Altering your life in one tiny way can sometimes have disastrous consequences. I remember having huge philosophical conversations about this very topic when I was at uni. Living on-campus as i did, it was a constant issue for discussion. Your position on this issue defined who you were, it spoke volumes about your personality, it revealed your innermost desires. Most importantly, it declared to your fellow unit-mates the question everyone wants to ask, but no one dares to:
What sort of toothpaste do you use?
I recall my coming-out moment, the point in time where i declared to the world who I really am - a McLean’s Triple Stripe girl, all the way baby. Our unit was pretty much divided down the clear lines of McLean’s vs. Colgate. Oh sure, there were the few fringe radicals who kept to themselves with their Aim and Sensodyne, but those of us who mattered forged forth from our rooms and headed to the communal sink wearing our hearts on our sleeves and our chosen paste on our brushes.

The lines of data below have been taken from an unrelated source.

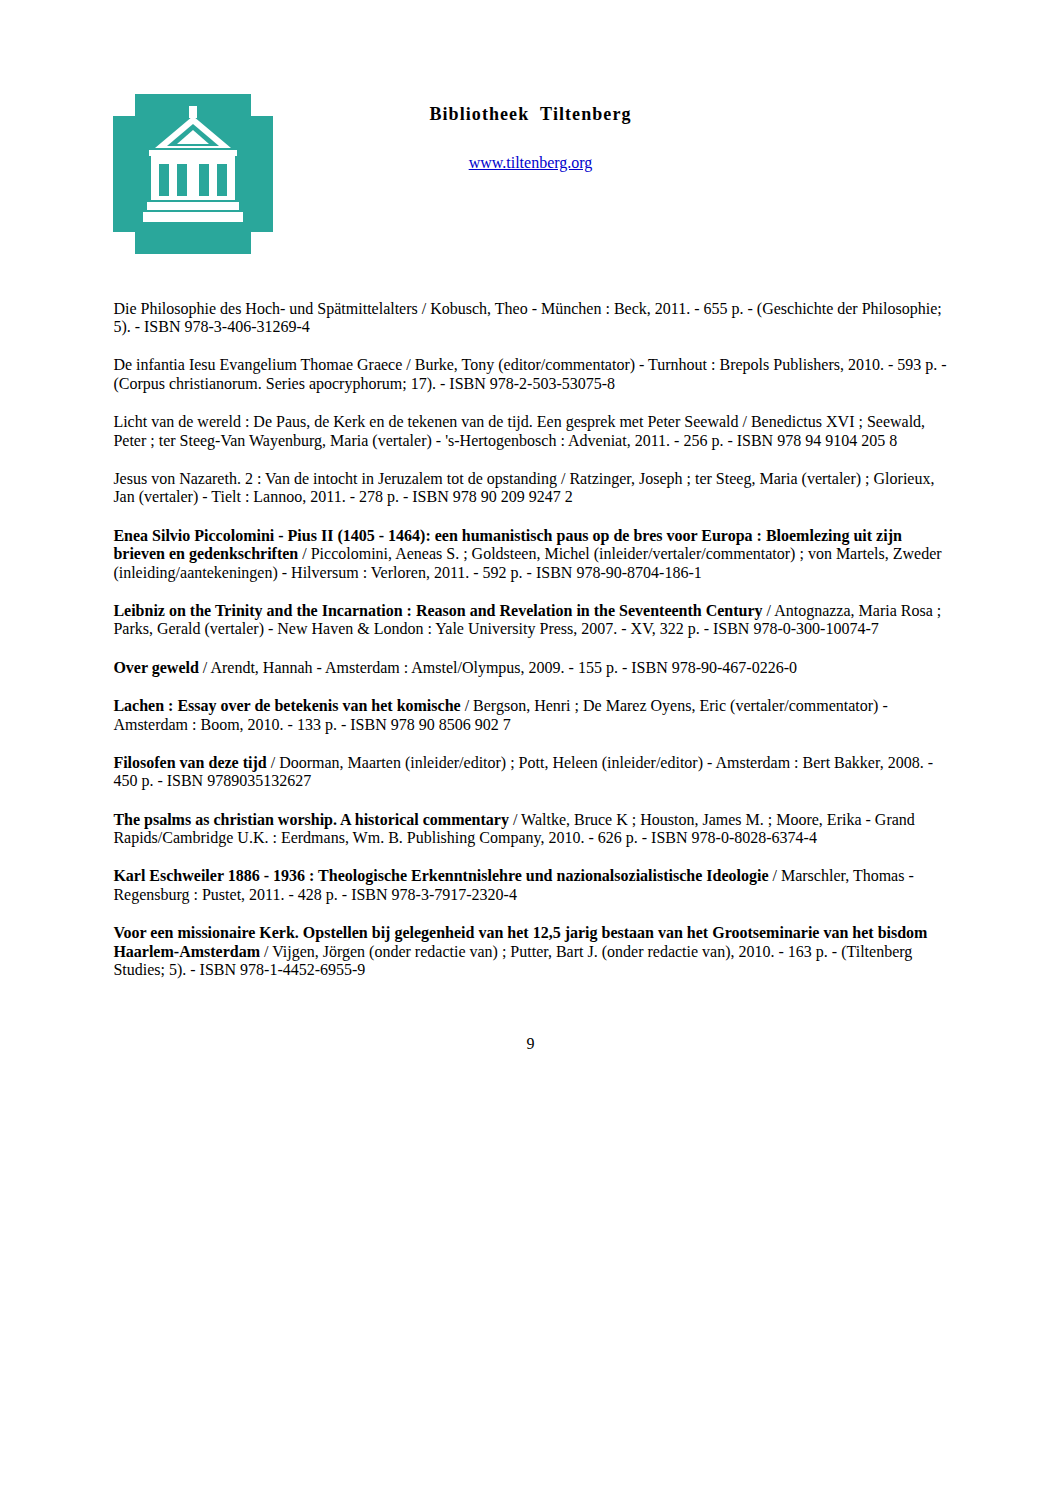Bibliotheek Tiltenberg
www.tiltenberg.org
Die Philosophie des Hoch- und Spätmittelalters / Kobusch, Theo - München : Beck, 2011. - 655 p. - (Geschichte der Philosophie; 5). - ISBN 978-3-406-31269-4
De infantia Iesu Evangelium Thomae Graece / Burke, Tony (editor/commentator) - Turnhout : Brepols Publishers, 2010. - 593 p. - (Corpus christianorum. Series apocryphorum; 17). - ISBN 978-2-503-53075-8
Licht van de wereld : De Paus, de Kerk en de tekenen van de tijd. Een gesprek met Peter Seewald / Benedictus XVI ; Seewald, Peter ; ter Steeg-Van Wayenburg, Maria (vertaler) - 's-Hertogenbosch : Adveniat, 2011. - 256 p. - ISBN 978 94 9104 205 8
Jesus von Nazareth. 2 : Van de intocht in Jeruzalem tot de opstanding / Ratzinger, Joseph ; ter Steeg, Maria (vertaler) ; Glorieux, Jan (vertaler) - Tielt : Lannoo, 2011. - 278 p. - ISBN 978 90 209 9247 2
Enea Silvio Piccolomini - Pius II (1405 - 1464): een humanistisch paus op de bres voor Europa : Bloemlezing uit zijn brieven en gedenkschriften / Piccolomini, Aeneas S. ; Goldsteen, Michel (inleider/vertaler/commentator) ; von Martels, Zweder (inleiding/aantekeningen) - Hilversum : Verloren, 2011. - 592 p. - ISBN 978-90-8704-186-1
Leibniz on the Trinity and the Incarnation : Reason and Revelation in the Seventeenth Century / Antognazza, Maria Rosa ; Parks, Gerald (vertaler) - New Haven & London : Yale University Press, 2007. - XV, 322 p. - ISBN 978-0-300-10074-7
Over geweld / Arendt, Hannah - Amsterdam : Amstel/Olympus, 2009. - 155 p. - ISBN 978-90-467-0226-0
Lachen : Essay over de betekenis van het komische / Bergson, Henri ; De Marez Oyens, Eric (vertaler/commentator) - Amsterdam : Boom, 2010. - 133 p. - ISBN 978 90 8506 902 7
Filosofen van deze tijd / Doorman, Maarten (inleider/editor) ; Pott, Heleen (inleider/editor) - Amsterdam : Bert Bakker, 2008. - 450 p. - ISBN 9789035132627
The psalms as christian worship. A historical commentary / Waltke, Bruce K ; Houston, James M. ; Moore, Erika - Grand Rapids/Cambridge U.K. : Eerdmans, Wm. B. Publishing Company, 2010. - 626 p. - ISBN 978-0-8028-6374-4
Karl Eschweiler 1886 - 1936 : Theologische Erkenntnislehre und nazionalsozialistische Ideologie / Marschler, Thomas - Regensburg : Pustet, 2011. - 428 p. - ISBN 978-3-7917-2320-4
Voor een missionaire Kerk. Opstellen bij gelegenheid van het 12,5 jarig bestaan van het Grootseminarie van het bisdom Haarlem-Amsterdam / Vijgen, Jörgen (onder redactie van) ; Putter, Bart J. (onder redactie van), 2010. - 163 p. - (Tiltenberg Studies; 5). - ISBN 978-1-4452-6955-9
9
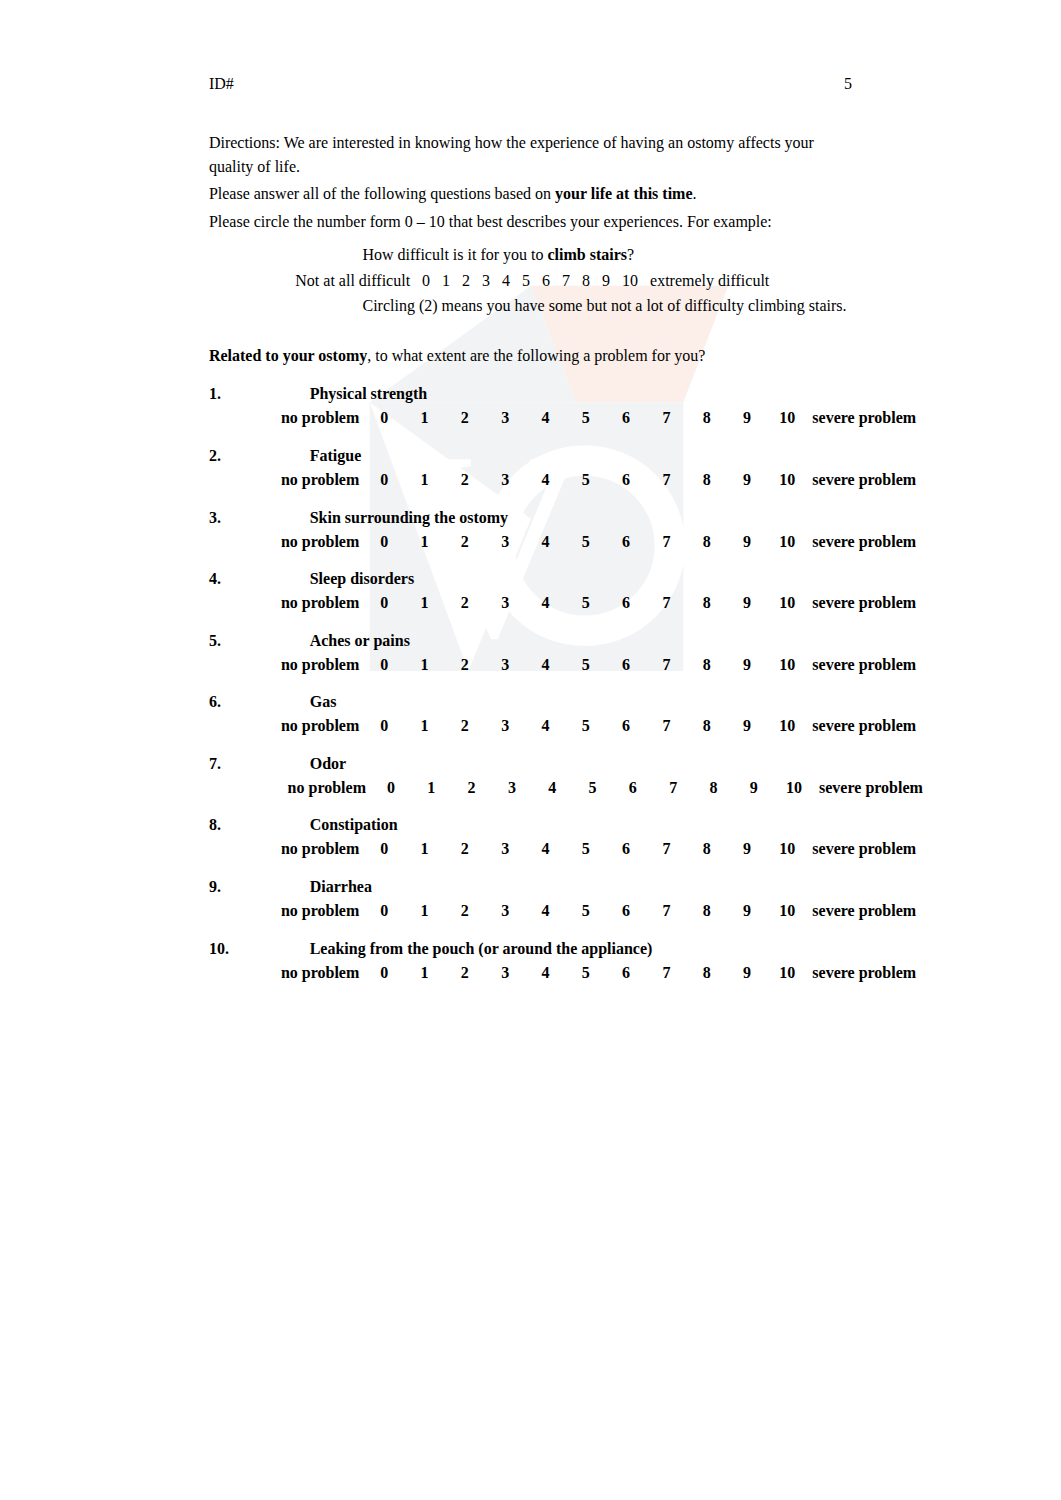V
ID#
5
Directions: We are interested in knowing how the experience of having an ostomy affects your quality of life.
Please answer all of the following questions based on your life at this time.
Please circle the number form 0 – 10 that best describes your experiences. For example:
How difficult is it for you to climb stairs?
Not at all difficult 0 1 2 3 4 5 6 7 8 9 10 extremely difficult
Circling (2) means you have some but not a lot of difficulty climbing stairs.
Related to your ostomy, to what extent are the following a problem for you?
1. Physical strength
no problem 012345678910 severe problem
2. Fatigue
no problem 012345678910 severe problem
3. Skin surrounding the ostomy
no problem 012345678910 severe problem
4. Sleep disorders
no problem 012345678910 severe problem
5. Aches or pains
no problem 012345678910 severe problem
6. Gas
no problem 012345678910 severe problem
7. Odor
no problem 012345678910 severe problem
8. Constipation
no problem 012345678910 severe problem
9. Diarrhea
no problem 012345678910 severe problem
10. Leaking from the pouch (or around the appliance)
no problem 012345678910 severe problem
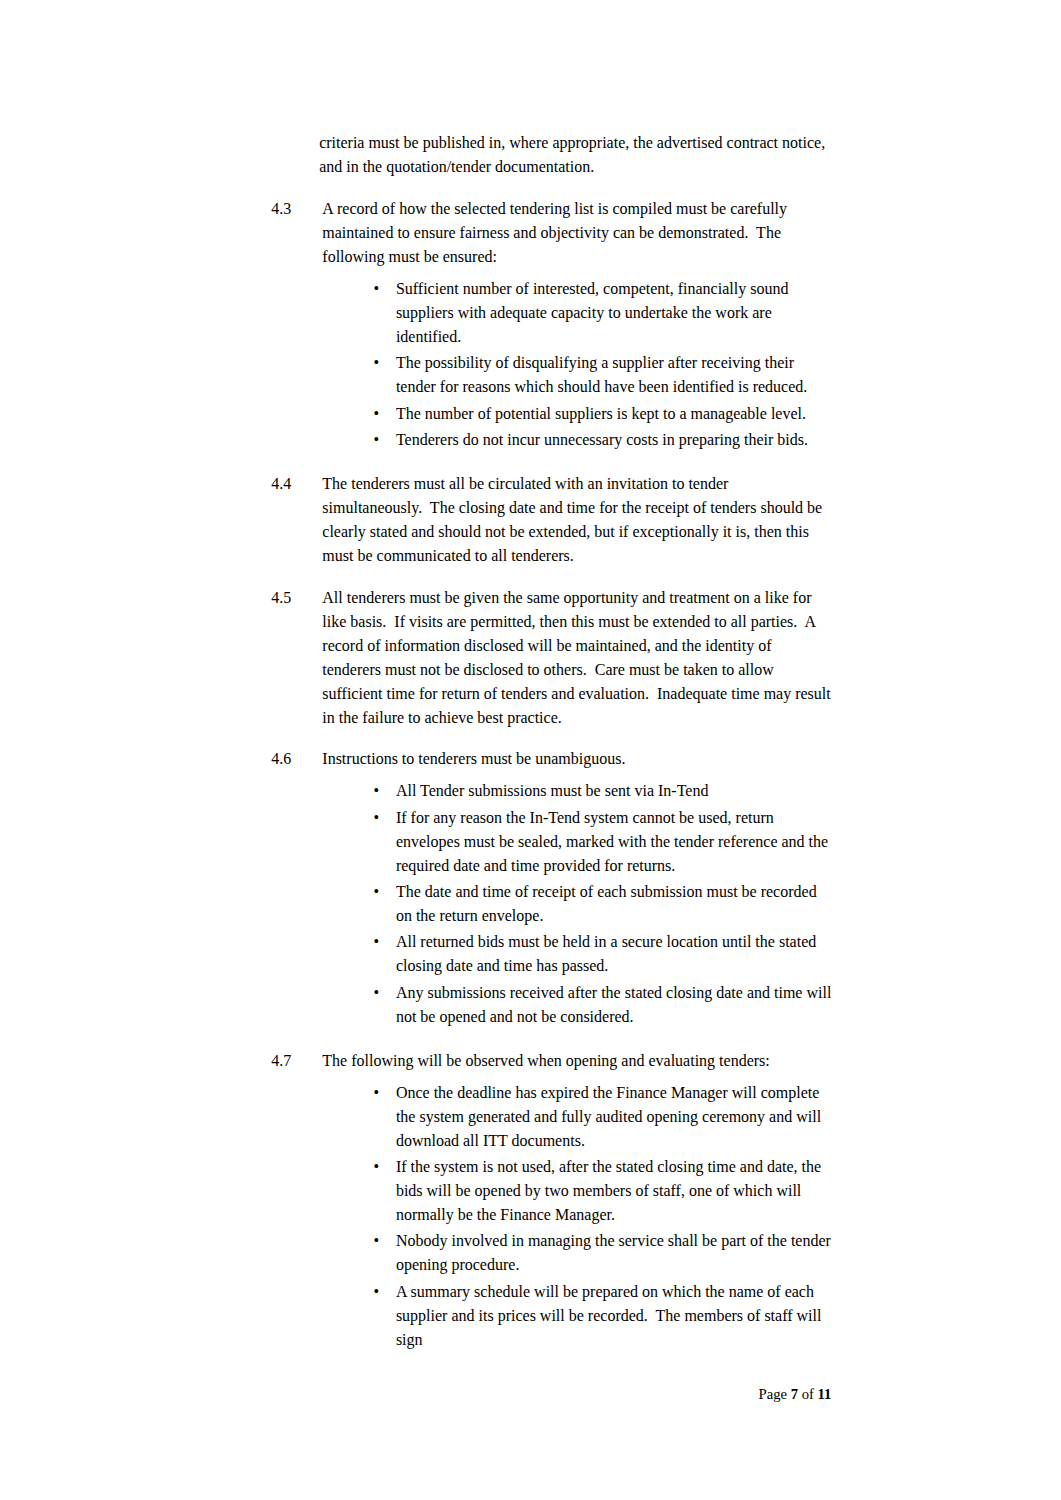criteria must be published in, where appropriate, the advertised contract notice, and in the quotation/tender documentation.
4.3
A record of how the selected tendering list is compiled must be carefully maintained to ensure fairness and objectivity can be demonstrated. The following must be ensured:
Sufficient number of interested, competent, financially sound suppliers with adequate capacity to undertake the work are identified.
The possibility of disqualifying a supplier after receiving their tender for reasons which should have been identified is reduced.
The number of potential suppliers is kept to a manageable level.
Tenderers do not incur unnecessary costs in preparing their bids.
4.4
The tenderers must all be circulated with an invitation to tender simultaneously. The closing date and time for the receipt of tenders should be clearly stated and should not be extended, but if exceptionally it is, then this must be communicated to all tenderers.
4.5
All tenderers must be given the same opportunity and treatment on a like for like basis. If visits are permitted, then this must be extended to all parties. A record of information disclosed will be maintained, and the identity of tenderers must not be disclosed to others. Care must be taken to allow sufficient time for return of tenders and evaluation. Inadequate time may result in the failure to achieve best practice.
4.6
Instructions to tenderers must be unambiguous.
All Tender submissions must be sent via In-Tend
If for any reason the In-Tend system cannot be used, return envelopes must be sealed, marked with the tender reference and the required date and time provided for returns.
The date and time of receipt of each submission must be recorded on the return envelope.
All returned bids must be held in a secure location until the stated closing date and time has passed.
Any submissions received after the stated closing date and time will not be opened and not be considered.
4.7
The following will be observed when opening and evaluating tenders:
Once the deadline has expired the Finance Manager will complete the system generated and fully audited opening ceremony and will download all ITT documents.
If the system is not used, after the stated closing time and date, the bids will be opened by two members of staff, one of which will normally be the Finance Manager.
Nobody involved in managing the service shall be part of the tender opening procedure.
A summary schedule will be prepared on which the name of each supplier and its prices will be recorded. The members of staff will sign
Page 7 of 11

Now, as I mentioned, I'm a very specific breed of toothpaste user, declaring my allegiance not just to McLean’s as a brand, but specifically to McLean’s Triple Stripe. It's the cool one with the three stripes. I've been the same for years, firmly believing that while friends and lovers will come and go, my Triple Stripe will always be with me.
This morning, everything changed.
Since discovering online grocery shopping about 12 months ago, i rarely go to the supermarket. Occasional visits are more for the purpose of supermarket flirtations with fellow shoppers. You know, ordering the same thing at the deli and sharing a meaningful glance, synchronised aisle walking, joking about the ripeness of fruit, flirty checkout conversations, etc. So I haven't allowed the internet to completely rob me of the potential for falling in supermarket love, it's just that I’ve succumbed to the convenience of the mouse click, rather than beating shelves with my reaching stick in the hope of my chosen item landing in my basket. More often than not, it lands on my head anyway. Hmmm, maybe a concussion would increase potential for a supermarket rescue by a handsome supermarket prince...
But I digress; this is about the toothpaste and the fact that last time I went to the supermarket, I bought the wrong kind. How could this have happened? I hear you ask. How on earth could this staunch supporter of Triple Stripe have gone against everything she believes, discarded her morals, and betrayed her good friend? Well, mainly because it was up too high on the shelf (even for the imprecise art of stick beating) and the only other shopper in sight was a man carrying two shopping baskets; one completely full to the brim with aborio rice, and the other worn on his head. Rather than interact with this man whom I can only assume REALLY likes Risotto and once had a bad experience with swooping magpies in a supermarket, I decided to take the plunge and buy alternative toothpaste.
After much contemplation of the array of shiny boxes available at comfortable reaching level, I decided to go with McLean’s Extreme Clean. It looked a fair bit like McLean’s Triple Stripe, albeit minus the blue stripe. This one just has the red and white but I wasn't too concerned. I've long suspected that the blue stripe doesn't do much work anyway. It really just rides along with the other two. Social loafing, I believe it's called.
Oh, how wrong I was!
As i busted open the shiny box this morning, flipped open the lid and squeezed a helping onto my toothbrush, I could sense that something was wrong. Not only did it look different, somehow incomplete without the blue stripe, it smelt weird too. Sort of like those eucalyptus lollies my nanna used to cart around with her. But the smell was a minor issue compared to what I encountered next.
This new Extreme Clean business boasts 'micro-active foaming particles' which i assumed would be a positive attribute. I'm a fan of clean teeth and nothing gets em clean like a good foamy toothpaste. However, I was not prepared for the frothing that was to follow. As I brushed, my mouth started to fill with foam so rapidly that I had to take several spits before I’d even finished with the top left-hand side. Now, I’m a lazy crip in the mornings and more standing up/sitting down action than is absolutely necessary just makes me grumpy. It was a case of either stand up every few seconds to discard superfluous foam into the sink, or remain seated and risk having to change my entire outfit before heading to work.
After filling the sink almost to overflowing with pink foam (that's another thing the blue stripe does - stops the process of teeth cleaning from being too girly) I finally reached the end of my task and was ready to assess the Extreme Clean experience. Here's my verdict:
SODDING TERRIBLE!
Now if you'll excuse me, I'm off to the supermarket to flirt with the boys in fruit and veg and reacquaint myself with my old friend McLean’s Triple Stripe. That is, if she'll have me back.